Yes, it’s very contrived, but as you can see Mr Hellweg managed to do it with the greatest of ‘E’s – no other vowel being used here.

But do reserve your groans for what’s up next. Here’s a loopy offering from Howard L Chace, a professor of Romance languages at Miami University who wrote poems and stories employing homophonic transforma­tion, in which he replaces the original words with ones that sound similar, but not quite the same: Marry hatter ladle limb Itch fleas worse widest snore. An ever-wear debt Marry win Door limb worse shorter gore. High fallow dear tusk cool wand aye Thought war aghast door role Id mead door chilling lift and plea Tush eel a limb ads cool.

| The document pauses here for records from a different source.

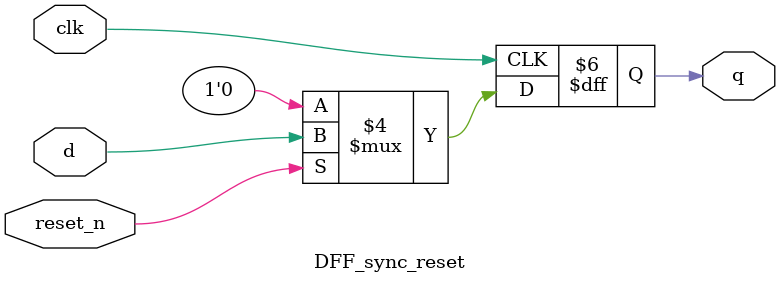
<source format=v>
module DFF_sync_reset (
    input wire  clk, 
    input wire  reset_n,
    input wire  d,
    output reg  q
); 

    always @(posedge clk) begin
        if (!reset_n) 
            q <= 0; 
        else          
            q <= d; 
    end
endmodule

</source>
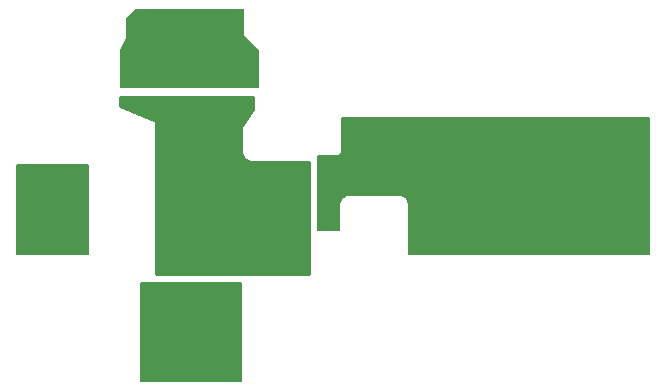
<source format=gbr>
%TF.GenerationSoftware,KiCad,Pcbnew,9.0.6*%
%TF.CreationDate,2026-02-02T20:31:12-05:00*%
%TF.ProjectId,Modular_Load,4d6f6475-6c61-4725-9f4c-6f61642e6b69,rev?*%
%TF.SameCoordinates,Original*%
%TF.FileFunction,Other,ECO2*%
%FSLAX46Y46*%
G04 Gerber Fmt 4.6, Leading zero omitted, Abs format (unit mm)*
G04 Created by KiCad (PCBNEW 9.0.6) date 2026-02-02 20:31:12*
%MOMM*%
%LPD*%
G01*
G04 APERTURE LIST*
%ADD10C,0.200000*%
%ADD11C,0.250000*%
%ADD12C,0.000000*%
%ADD13C,0.150000*%
G04 APERTURE END LIST*
D10*
X155250000Y-85250000D02*
X135000000Y-85250000D01*
X135000000Y-81000000D01*
X134750000Y-80500000D01*
X134250000Y-80250000D01*
X129750000Y-80250000D01*
X129250000Y-80500000D01*
X129000000Y-81000000D01*
X129000000Y-83250000D01*
X127250000Y-83250000D01*
X127250000Y-77000000D01*
X129000000Y-77000000D01*
X129250000Y-76750000D01*
X129250000Y-73750000D01*
X155250000Y-73750000D01*
X155250000Y-85250000D01*
G36*
X155250000Y-85250000D02*
G01*
X135000000Y-85250000D01*
X135000000Y-81000000D01*
X134750000Y-80500000D01*
X134250000Y-80250000D01*
X129750000Y-80250000D01*
X129250000Y-80500000D01*
X129000000Y-81000000D01*
X129000000Y-83250000D01*
X127250000Y-83250000D01*
X127250000Y-77000000D01*
X129000000Y-77000000D01*
X129250000Y-76750000D01*
X129250000Y-73750000D01*
X155250000Y-73750000D01*
X155250000Y-85250000D01*
G37*
D11*
X121750000Y-73000000D02*
X120750000Y-74500000D01*
X120750000Y-76750000D01*
X121000000Y-77250000D01*
X121500000Y-77500000D01*
X126500000Y-77500000D01*
X126500000Y-87000000D01*
X113500000Y-87000000D01*
X113500000Y-74000000D01*
X110500000Y-72750000D01*
X110500000Y-72000000D01*
X121750000Y-72000000D01*
X121750000Y-73000000D01*
G36*
X121750000Y-73000000D02*
G01*
X120750000Y-74500000D01*
X120750000Y-76750000D01*
X121000000Y-77250000D01*
X121500000Y-77500000D01*
X126500000Y-77500000D01*
X126500000Y-87000000D01*
X113500000Y-87000000D01*
X113500000Y-74000000D01*
X110500000Y-72750000D01*
X110500000Y-72000000D01*
X121750000Y-72000000D01*
X121750000Y-73000000D01*
G37*
D12*
G36*
X121000000Y-66750000D02*
G01*
X122250000Y-68000000D01*
X122250000Y-71250000D01*
X110500000Y-71250000D01*
X110500000Y-68000000D01*
X111000000Y-67000000D01*
X111000000Y-65250000D01*
X111750000Y-64500000D01*
X121000000Y-64500000D01*
X121000000Y-66750000D01*
G37*
D13*
X101750000Y-77750000D02*
X107750000Y-77750000D01*
X107750000Y-85250000D01*
X101750000Y-85250000D01*
X101750000Y-77750000D01*
G36*
X101750000Y-77750000D02*
G01*
X107750000Y-77750000D01*
X107750000Y-85250000D01*
X101750000Y-85250000D01*
X101750000Y-77750000D01*
G37*
X112250000Y-87750000D02*
X120750000Y-87750000D01*
X120750000Y-96000000D01*
X112250000Y-96000000D01*
X112250000Y-87750000D01*
G36*
X112250000Y-87750000D02*
G01*
X120750000Y-87750000D01*
X120750000Y-96000000D01*
X112250000Y-96000000D01*
X112250000Y-87750000D01*
G37*
M02*

</source>
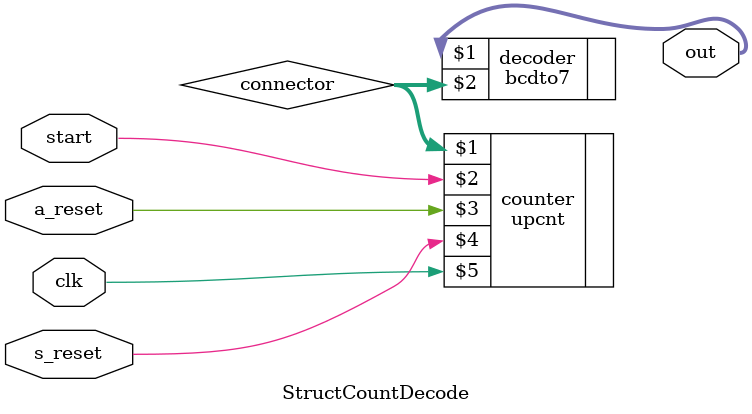
<source format=v>
/*
*  Behavioral and Structual Up Counter + Decoder Blocks
*/


module BehavCountDecode(out, start,a_reset,s_reset,clk);

  input start,a_reset,s_reset,clk;
  output [6:0] out;

  reg [6:0] out;
  wire [3:0] connector;
  
  BehavUpCnt counter(connector, start,a_reset,s_reset,clk);
  BehavBCDto7 decoder(out, connector);

endmodule





module StructCountDecode(out, start,a_reset,s_reset,clk);

  input start, a_reset,s_reset,clk;
  output [6:0] out;

  wire [3:0] connector;

  upcnt counter(connector, start,a_reset,s_reset,clk);
  bcdto7 decoder(out, connector);

endmodule

</source>
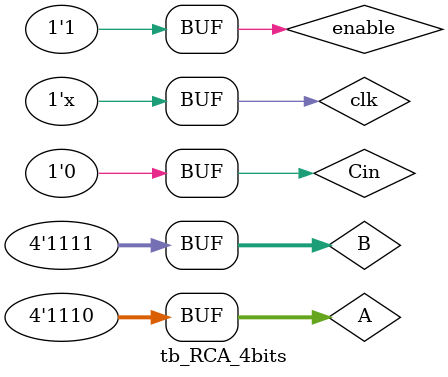
<source format=v>
`timescale 1ns / 1ps

module tb_RCA_4bits;
   reg clk;
   reg enable;
   reg [3:0] A,B;
   reg Cin;
   wire [4:0] Q;
   //reg [4:0] Q_1;
    
   CLA_4bits u1(
        .clk(clk),
        .enable(enable),
        .A(A),
        .B(B),
        .Cin(Cin),
        .Q(Q)
   );
   
   
   initial begin
   clk = 0;
   enable = 1;
   
   
   #20
   A = 0;
   B = 0;
   Cin = 0;
  
   
   #20
   A = 4'b0000;
   B = 4'b0101;
   Cin = 0;
   
   #20
   A = 4'b0101;
   B = 4'b0111;
   Cin = 0;
   
   #20
   A = 4'b1000;
   B = 4'b0111;
   Cin = 1;
   
   #20
   A = 4'b1001;
   B = 4'b0100;
   Cin = 0;
   
   #20
   A = 4'b1000;
   B = 4'b1000;
   Cin = 1;
   
   #20
   A = 4'b1101;
   B = 4'b1010;
   Cin = 1;
   
   #20
   A = 4'b1110;
   B = 4'b1111;
   Cin = 0;
      
   end   
   
      
   always 
   #5 clk = ~clk; 
endmodule

</source>
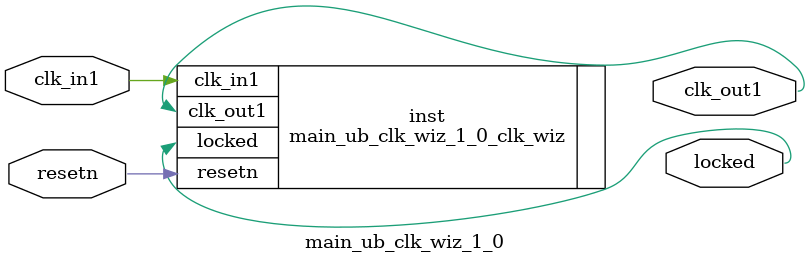
<source format=v>


`timescale 1ps/1ps

(* CORE_GENERATION_INFO = "main_ub_clk_wiz_1_0,clk_wiz_v6_0_2_0_0,{component_name=main_ub_clk_wiz_1_0,use_phase_alignment=true,use_min_o_jitter=false,use_max_i_jitter=false,use_dyn_phase_shift=false,use_inclk_switchover=false,use_dyn_reconfig=false,enable_axi=0,feedback_source=FDBK_AUTO,PRIMITIVE=MMCM,num_out_clk=1,clkin1_period=10.000,clkin2_period=10.000,use_power_down=false,use_reset=true,use_locked=true,use_inclk_stopped=false,feedback_type=SINGLE,CLOCK_MGR_TYPE=NA,manual_override=false}" *)

module main_ub_clk_wiz_1_0 
 (
  // Clock out ports
  output        clk_out1,
  // Status and control signals
  input         resetn,
  output        locked,
 // Clock in ports
  input         clk_in1
 );

  main_ub_clk_wiz_1_0_clk_wiz inst
  (
  // Clock out ports  
  .clk_out1(clk_out1),
  // Status and control signals               
  .resetn(resetn), 
  .locked(locked),
 // Clock in ports
  .clk_in1(clk_in1)
  );

endmodule

</source>
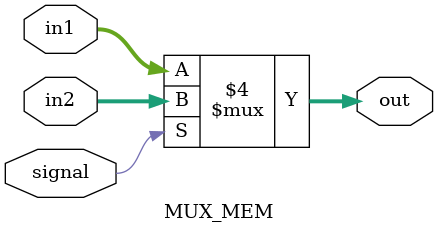
<source format=v>
`timescale 1ns / 1ps


module MUX_MEM(
    input signal,
    input [31:0]in1,
    input [31:0]in2,
    output reg [31:0]out
);
always@(*)
begin
    if(signal==0)
        out=in1;
    else     out=in2;
end
endmodule

</source>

James Rambo was next, offering two stanzas that were anagrams of each other: A girl once kept a tiny sheep, Widely famed for whiteness; This pet would dog her every step, No certain sign of brightness. ‘Twas viewed, the pest, one day in class By impish children there; Kids laugh to see pets, goofing off, Weren’t trying — open, err!

Finally, here’s one where every line is a palindrome leading Mary, lamb and us into bizarre pastures: Mary bred a Derby ram Won some gem o’ snow Went one romp more, not new O gods, Mary, rams do go! Walks a ton, not ask law — ‘Loof drag gal, laggard fool Mar damn mad ram Loots Mary, ram, stool.